Sociologists explore 'emotional labor' of black professionals in the workplace

BOSTON — Black professionals make extra efforts in the workplace to fulfill what they believe are the expectations of their white colleagues, according to research to be presented today at the annual meeting of the American Sociological Association (ASA).

Sociologists Marlese Durr of Wright State University and her co-author Adia Harvey Wingfield of Georgia State University argue that black professionals engage in two types of "emotional performance" in the workplace: General etiquette and racialized emotion maintenance.

"Our analysis of these aspects of workplace behavior reveals that women and men co-mingle etiquette and emotion maintenance to be accepted in the workplace and to fit white expectations," said Durr. "This emotional overtime in the workplace strengthens race/ethnic group solidarity."

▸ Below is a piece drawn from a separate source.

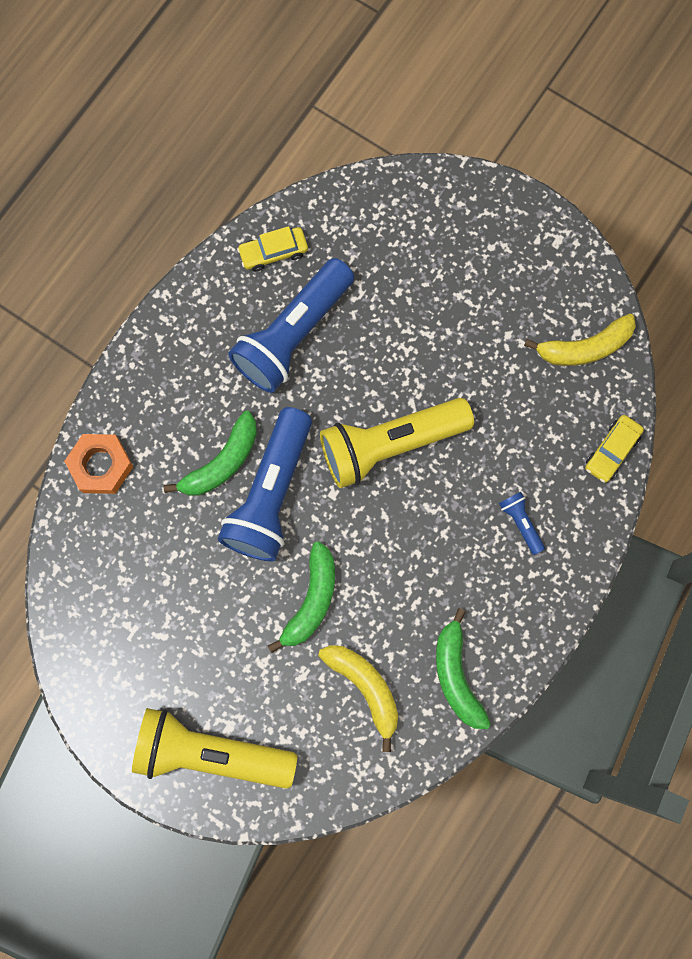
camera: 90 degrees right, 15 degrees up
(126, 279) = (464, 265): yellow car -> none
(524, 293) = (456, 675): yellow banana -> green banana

Whether it's stressful, inauthentic or downright draining, Durr claims that emotional labor is "a crucial part of black women's self-presentation in work and social public spaces." These efforts to fit in can, in effect, make African American women feel isolated, alienated, and frustrated.

Durr and Wingfield illustrate emotional labor as performance with a quote from an African American woman who says of her workplace peers, "They…are careful to remember…'that's not professional. Remember they got the s[hit] that'll get you bit! Keep your Negro in check! Don't let it jump up and show anger, disapproval, or difference of opinion. They have to like you and think that you are as close to them as possible in thought, ideas, dress and behavior.'"

Marlese Durr, PhD, is an associate professor of sociology at Wright State University, in Dayton, Ohio, where she has taught for 14 years. Durr's research focuses on the area of organizations, work and occupations, and race and gender. She received her PhD in 1993 from the University at Albany, State University of New York, and is the author of The New Politics of Race: From Du Bois to the 21st Century (Praeger Press, 2002) and Work and Family, African Americans in the Lives of African Americans with Shirley A. Hill (Rowman & Litttlefield, 2006).

Adia Harvey Wingfield is assistant professor of sociology at Georgia State University in Atlanta, where she has taught for two years. Her research focuses on the ways race, gender and class intersect to affect various groups in different occupations and workplaces. She received her PhD in 2004 from The Johns Hopkins University, and is the author of Doing Business with Beauty: Black Women, Hair Salons, and the Racial Enclave Economy (Rowman & Littlefield, 2008), a study of working-class black women entrepreneurs.